Executor Cores	Number of CPU cores of each Executor applied for by jobs, which determines the capability of each Executor to execute tasks concurrently. Enter a value from 0 to 4. If more resources than available ones are requested, the task may fail.
Executors	Number of Executors applied for by a job Enter a value from 0 to 100. If more resources than available ones are requested, the task may fail.
Driver Cores	Number of CPU cores of the driver Enter a value from 0 to 4. If more resources than available ones are requested, the task may fail.
Driver Memory	Driver memory size. It is recommended that the ratio of the number of driver CPU cores to the driver memory be 1:4. The value ranges from 0 to 16 GB or from 0 to 16,384 MB. If more resources than available ones are requested, the task may fail.

Click OK. The sensitive data discovery task is created.

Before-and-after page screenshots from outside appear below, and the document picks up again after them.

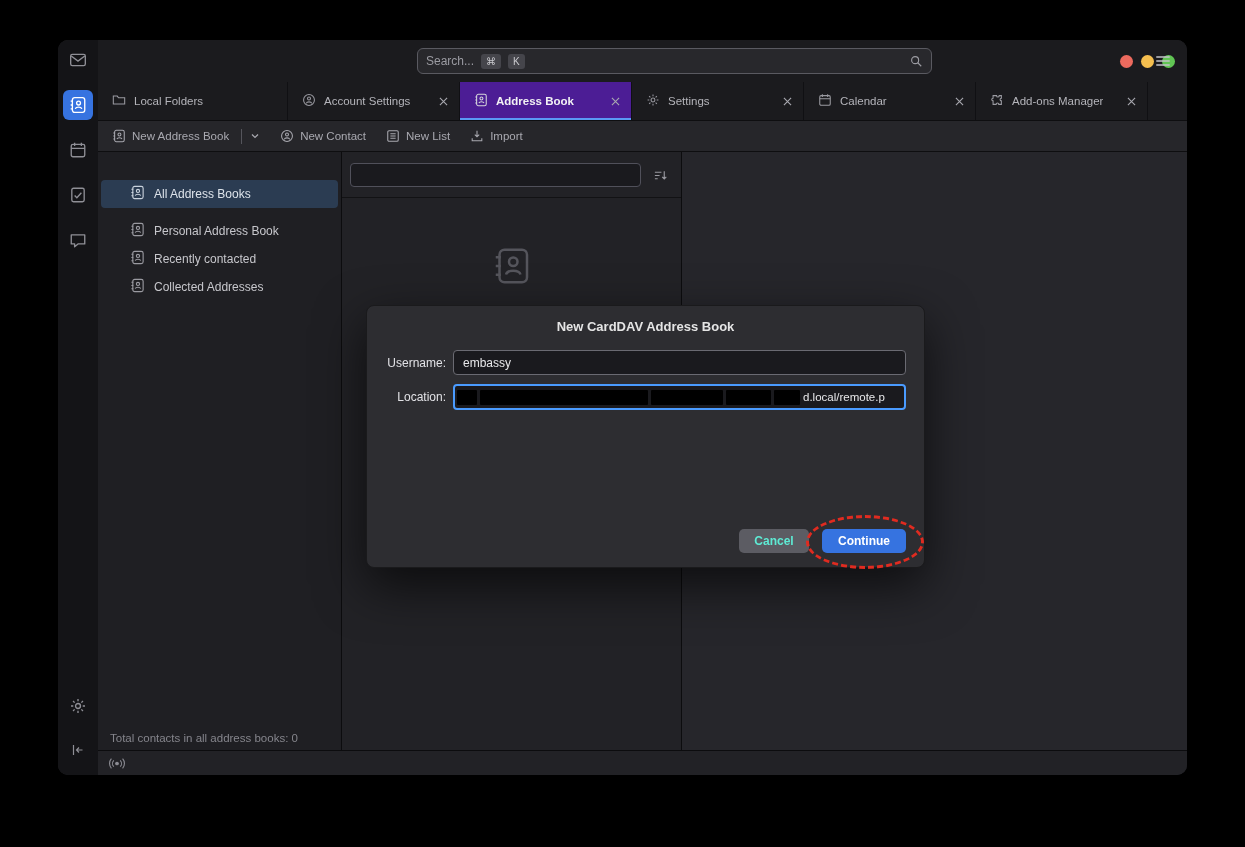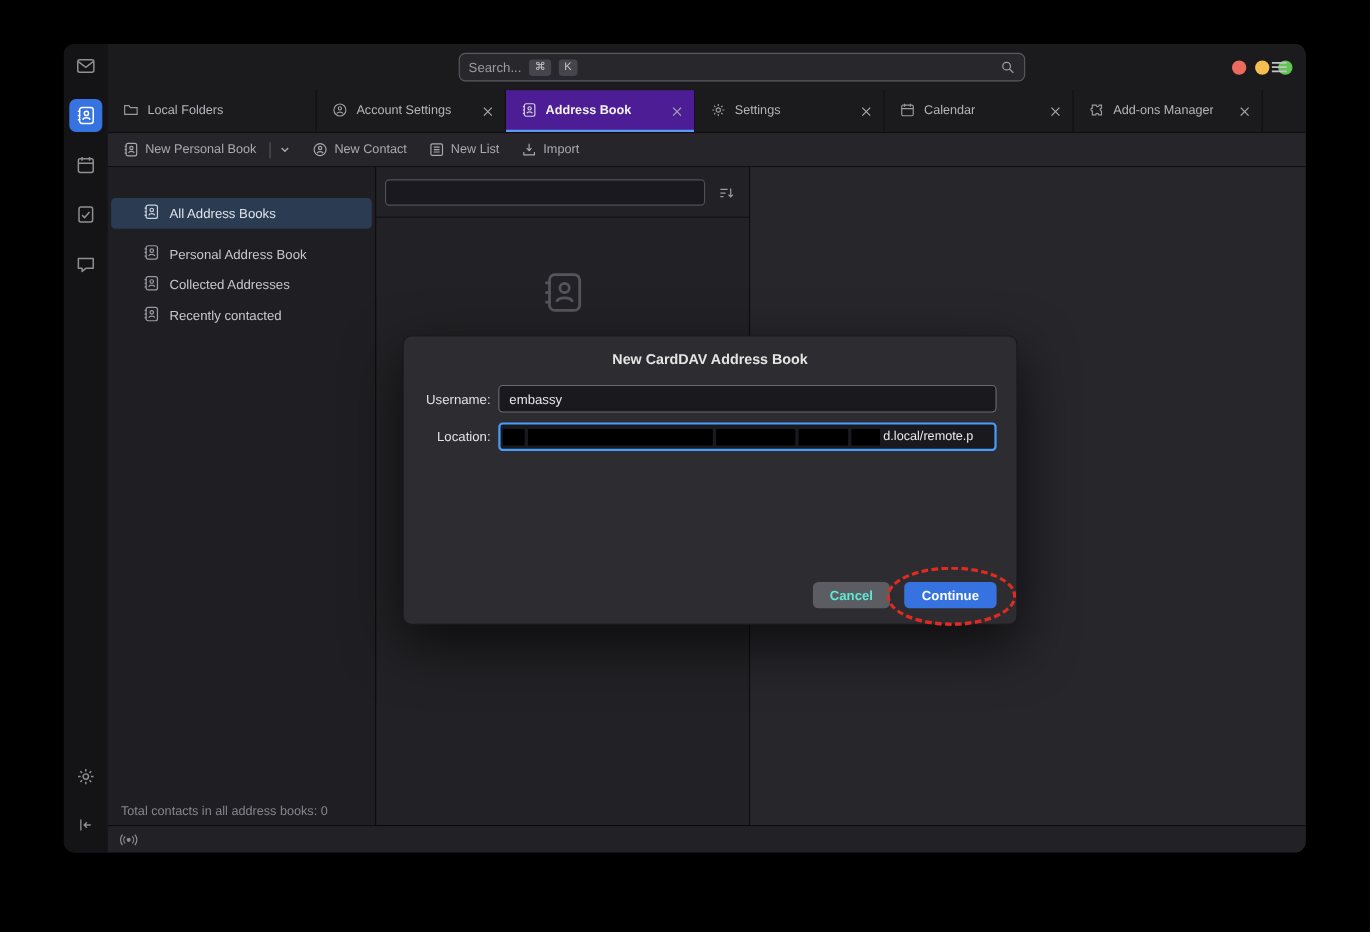--- a/index.html
+++ b/index.html
@@ -296,7 +296,7 @@
               <path d="M5.6 11.4c.6-2 5.2-2 5.8 0"></path>
             </svg>
         </span>
-        <span>New Personal Book</span>
+        <span>New Address Book</span>
         <span class="tool-sep"></span>
         <span class="icon">
           <svg width="10" height="10" viewBox="0 0 10 10" fill="none" stroke="currentColor" stroke-width="1.2">

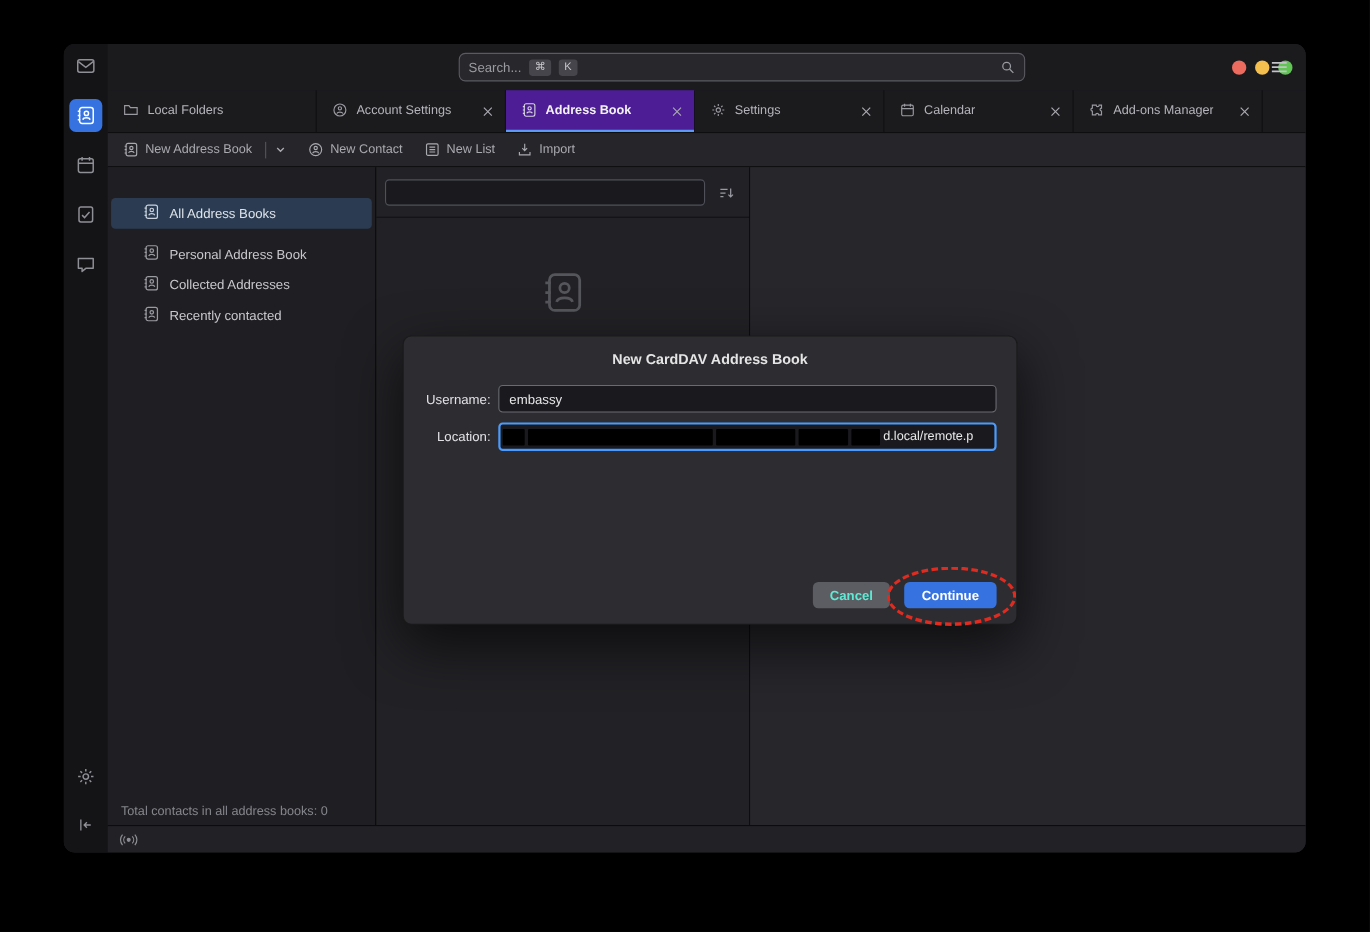--- a/index.html
+++ b/index.html
@@ -367,7 +367,7 @@
                 <path d="M5.6 11.4c.6-2 5.2-2 5.8 0"></path>
               </svg>
           </span>
-          <span>Collected Addresses</span>
+          <span>Recently contacted</span>
         </div>
         <div class="book-row">
           <span class="bicon">
@@ -378,7 +378,7 @@
                 <path d="M5.6 11.4c.6-2 5.2-2 5.8 0"></path>
               </svg>
           </span>
-          <span>Recently contacted</span>
+          <span>Collected Addresses</span>
         </div>
         <div class="books-status">Total contacts in all address books: 0</div>
       </div>

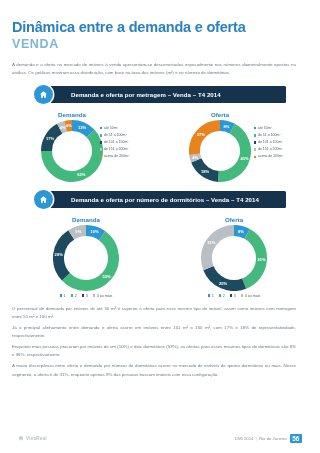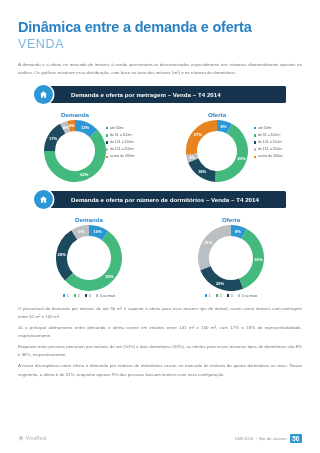--- a/index.html
+++ b/index.html
@@ -9,7 +9,7 @@
     font-family: "Liberation Sans", sans-serif;
     overflow: hidden;
   }
-  .page { position: relative; width: 320px; height: 453px; padding: 0 18px; }
+  .page { position: relative; width: 320px; height: 453px; padding: 0 12px; }
 
   
   .title {

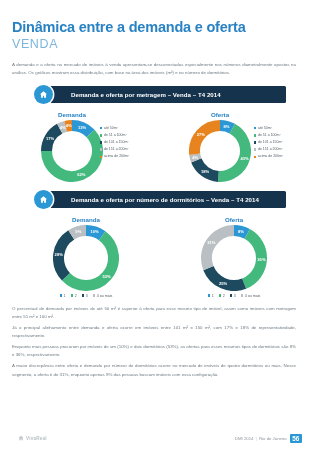--- a/index.html
+++ b/index.html
@@ -17,7 +17,7 @@
     letter-spacing: -0.2px; padding-top: 19px; line-height: 1.15;
   }
   .subtitle {
-    font-size: 12.5px; font-weight: normal; color: #7cb6dd;
+    font-size: 12.5px; font-weight: bold; color: #7cb6dd;
     letter-spacing: 0.6px; line-height: 1.25; margin-top: 1px;
   }
   .intro {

If no execution result is displayed after the sensitive data discovery task is successfully executed, and no matched information is found in the run log, it means no sensitive data is discovered.

Related Operations

Running or scheduling a task: On the Sensitive Data Discovery page, locate a task and click Run in the Operation column or click More in the Operation column and select Start.
You can determine whether a task is scheduled once or repeatedly based on the scheduling period.

If you run or schedule a task for which Manually synchronize the recognition result is not selected as a common user other than the DAYU Administrator, Tenant Administrator, or data security administrator, the task fails to be executed. Only the DAYU Administrator, Tenant Administrator, or data security administrator can run or schedule tasks for which Manually synchronize the recognition result is not selected.
Editing a task: On the Sensitive Data Discovery page, locate a task and click Edit in the Operation column.
A task in the Running state cannot be edited.
Deleting tasks: On the Sensitive Data Discovery page, locate a task, click More in the Operation column, and select Delete. To delete multiple tasks at a time, select the tasks and click Delete above the task list.
A task in the Running state cannot be deleted.
- Deleting a sensitive data discovery task will delete the discovery result. Exercise caution when performing this operation.
- The deletion operation cannot be undone. Exercise caution when performing this operation.
Viewing running instance logs: On the Sensitive Data Discovery page, locate a task and click to expand instances. Click Operation and select View Log.
If a task fails to be executed, you can locate the failure cause based on logs, rectify the fault, and try the task again. If the fault persists, contact technical support.